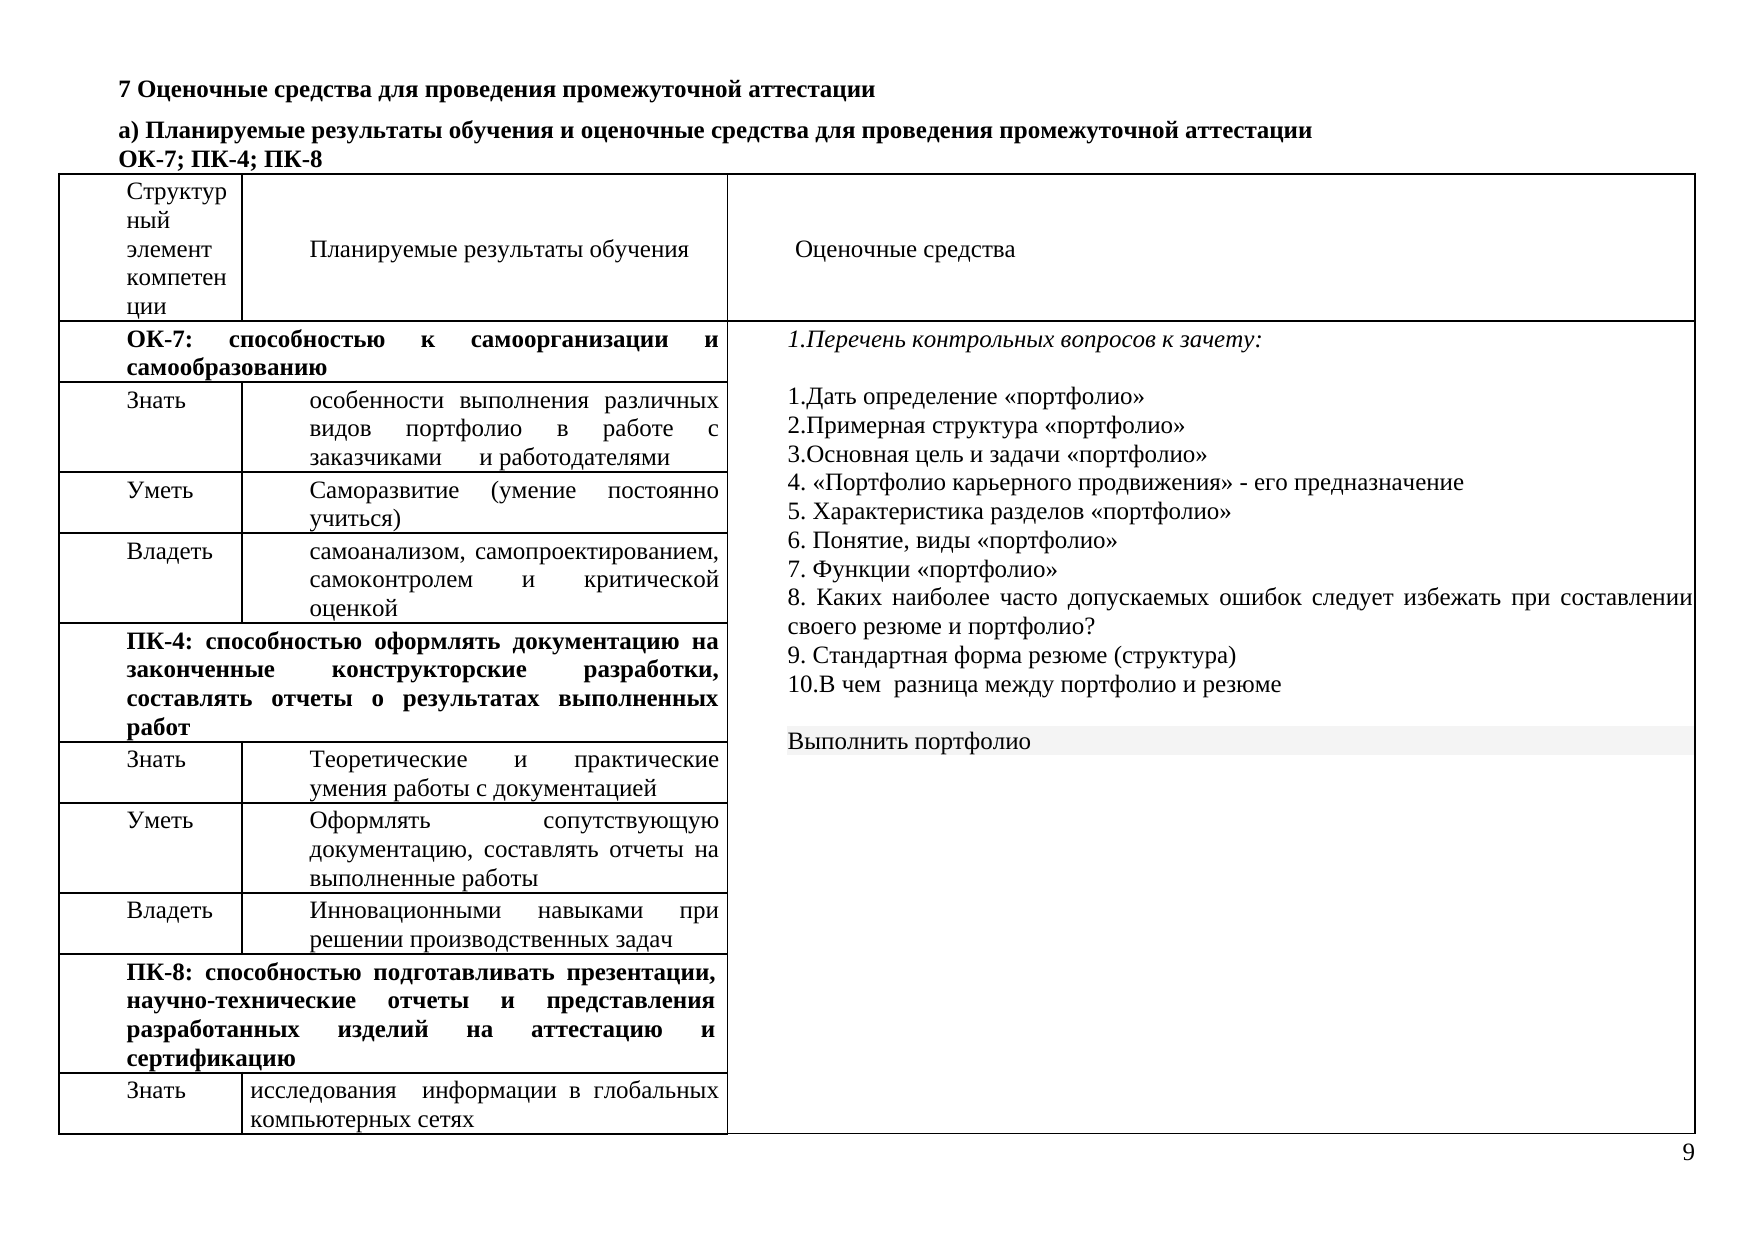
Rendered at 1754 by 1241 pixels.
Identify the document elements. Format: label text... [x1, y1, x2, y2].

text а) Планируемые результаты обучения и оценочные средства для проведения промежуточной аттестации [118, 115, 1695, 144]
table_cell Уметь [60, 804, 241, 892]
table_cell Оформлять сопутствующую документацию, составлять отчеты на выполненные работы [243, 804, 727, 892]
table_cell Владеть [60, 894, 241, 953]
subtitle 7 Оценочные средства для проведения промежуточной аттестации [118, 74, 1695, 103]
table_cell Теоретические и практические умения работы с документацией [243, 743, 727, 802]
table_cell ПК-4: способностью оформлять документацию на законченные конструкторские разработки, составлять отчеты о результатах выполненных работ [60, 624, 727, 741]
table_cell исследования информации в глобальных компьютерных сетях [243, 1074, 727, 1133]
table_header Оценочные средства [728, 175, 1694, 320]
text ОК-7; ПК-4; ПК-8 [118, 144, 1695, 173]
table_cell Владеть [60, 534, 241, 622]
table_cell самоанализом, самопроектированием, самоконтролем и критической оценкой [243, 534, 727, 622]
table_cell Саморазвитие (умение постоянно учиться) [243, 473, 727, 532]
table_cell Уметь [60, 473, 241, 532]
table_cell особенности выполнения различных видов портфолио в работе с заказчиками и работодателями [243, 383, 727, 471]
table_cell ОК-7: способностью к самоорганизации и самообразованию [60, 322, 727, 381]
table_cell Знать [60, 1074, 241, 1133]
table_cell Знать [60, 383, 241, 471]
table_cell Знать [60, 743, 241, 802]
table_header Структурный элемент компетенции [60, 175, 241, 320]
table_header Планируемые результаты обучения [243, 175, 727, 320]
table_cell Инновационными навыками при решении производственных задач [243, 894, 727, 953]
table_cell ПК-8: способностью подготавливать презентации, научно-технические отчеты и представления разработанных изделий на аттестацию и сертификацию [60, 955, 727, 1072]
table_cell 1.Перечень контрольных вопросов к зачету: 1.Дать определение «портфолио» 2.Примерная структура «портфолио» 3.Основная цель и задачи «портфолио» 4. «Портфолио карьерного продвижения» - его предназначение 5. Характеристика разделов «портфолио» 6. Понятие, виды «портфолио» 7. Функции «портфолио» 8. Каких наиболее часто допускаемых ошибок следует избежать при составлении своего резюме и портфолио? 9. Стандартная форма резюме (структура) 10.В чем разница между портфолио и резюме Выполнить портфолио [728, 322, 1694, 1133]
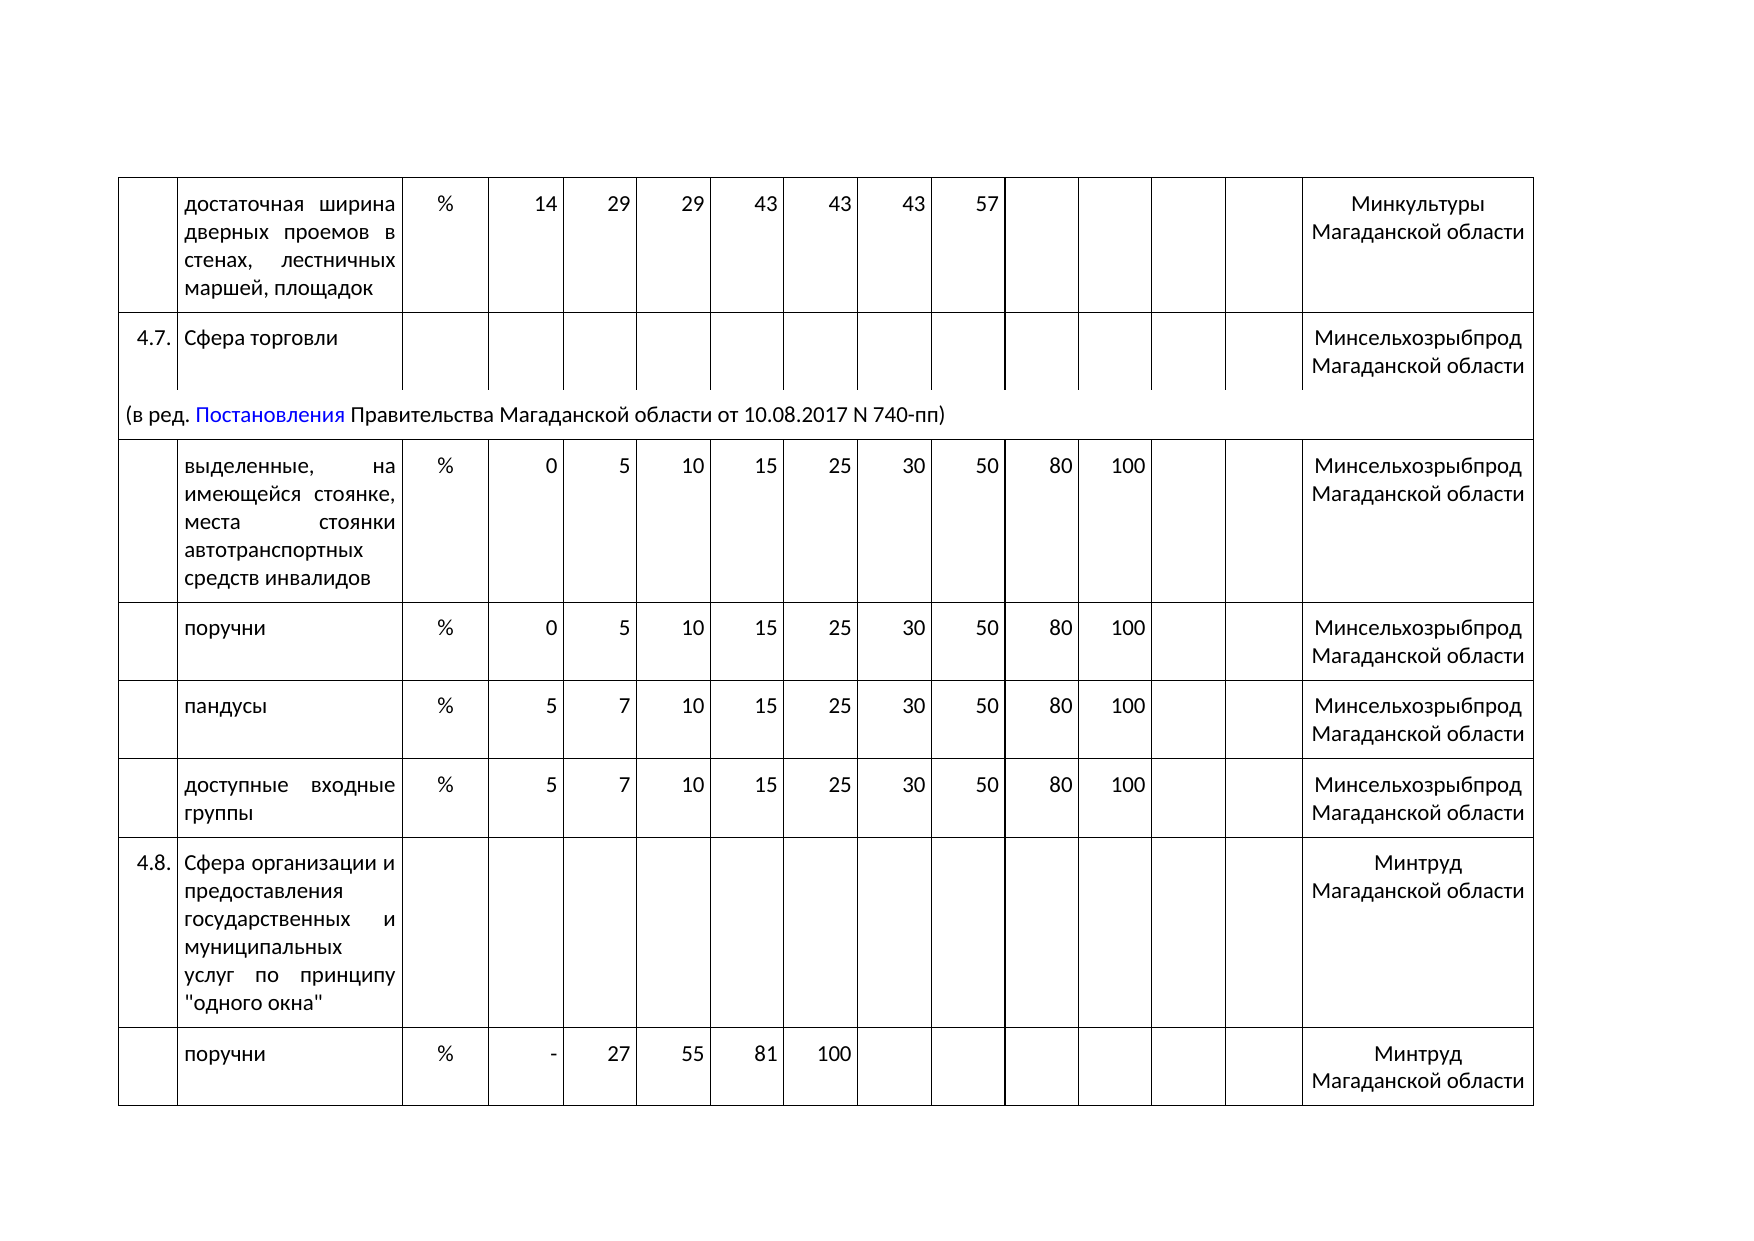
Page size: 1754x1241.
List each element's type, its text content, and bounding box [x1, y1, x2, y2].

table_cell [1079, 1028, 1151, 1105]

===

WHAT IS BEING ASKED - Lines from the one containing "List each element's" through the final line of the entries are the only ones to print, and each must match exactly.

REPLY -
List each element's type, its text content, and bounding box [x1, y1, x2, y2].

table_cell [1079, 1028, 1151, 1105]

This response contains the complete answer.